─── Exercise data ───

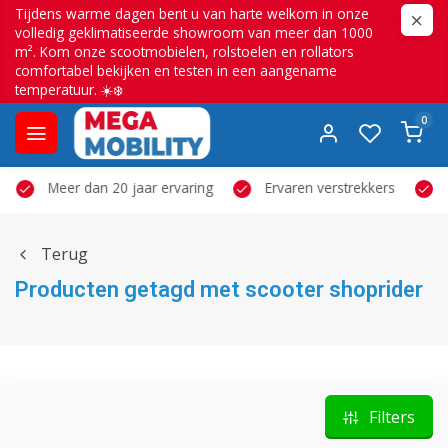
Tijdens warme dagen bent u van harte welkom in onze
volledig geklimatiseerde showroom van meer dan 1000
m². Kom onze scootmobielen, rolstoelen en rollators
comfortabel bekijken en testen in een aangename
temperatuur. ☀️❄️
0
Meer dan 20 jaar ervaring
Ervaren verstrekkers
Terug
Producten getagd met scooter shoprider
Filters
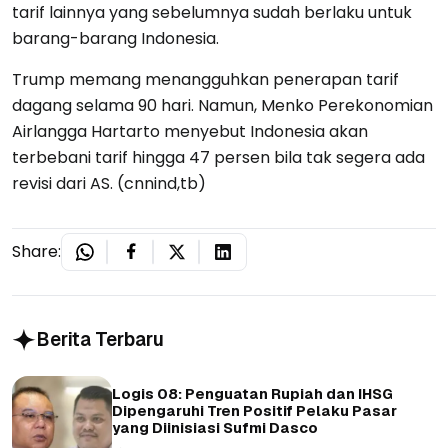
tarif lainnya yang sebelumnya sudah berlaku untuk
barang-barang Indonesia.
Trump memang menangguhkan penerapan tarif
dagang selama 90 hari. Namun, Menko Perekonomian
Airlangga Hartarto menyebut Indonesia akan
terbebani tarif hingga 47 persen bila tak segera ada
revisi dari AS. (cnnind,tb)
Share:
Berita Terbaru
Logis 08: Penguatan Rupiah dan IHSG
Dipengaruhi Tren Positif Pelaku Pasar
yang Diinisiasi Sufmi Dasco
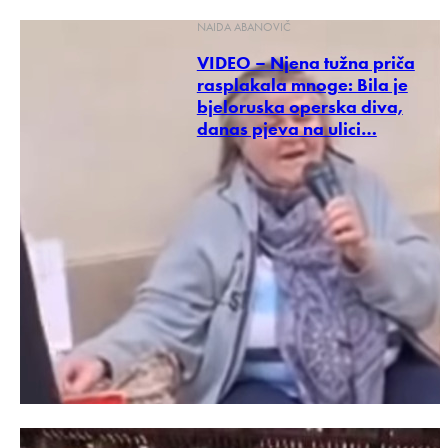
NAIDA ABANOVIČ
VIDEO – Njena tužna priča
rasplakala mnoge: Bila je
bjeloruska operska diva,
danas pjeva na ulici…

───

• Task objective: Express the text lines from the listing above as a Markdown table with the columns "Row" and "Line," numbering each line in order. Skip blank lines and leave the pictures out.

• Response:
| Row | Line |
|---|---|
| 1 | Tijdens warme dagen bent u van harte welkom in onze |
| 2 | volledig geklimatiseerde showroom van meer dan 1000 |
| 3 | m². Kom onze scootmobielen, rolstoelen en rollators |
| 4 | comfortabel bekijken en testen in een aangename |
| 5 | temperatuur. ☀️❄️ |
| 6 | 0 |
| 7 | Meer dan 20 jaar ervaring |
| 8 | Ervaren verstrekkers |
| 9 | Terug |
| 10 | Producten getagd met scooter shoprider |
| 11 | Filters |
| 12 | tarif lainnya yang sebelumnya sudah berlaku untuk |
| 13 | barang-barang Indonesia. |
| 14 | Trump memang menangguhkan penerapan tarif |
| 15 | dagang selama 90 hari. Namun, Menko Perekonomian |
| 16 | Airlangga Hartarto menyebut Indonesia akan |
| 17 | terbebani tarif hingga 47 persen bila tak segera ada |
| 18 | revisi dari AS. (cnnind,tb) |
| 19 | Share: |
| 20 | Berita Terbaru |
| 21 | Logis 08: Penguatan Rupiah dan IHSG |
| 22 | Dipengaruhi Tren Positif Pelaku Pasar |
| 23 | yang Diinisiasi Sufmi Dasco |
| 24 | NAIDA ABANOVIČ |
| 25 | VIDEO – Njena tužna priča |
| 26 | rasplakala mnoge: Bila je |
| 27 | bjeloruska operska diva, |
| 28 | danas pjeva na ulici… |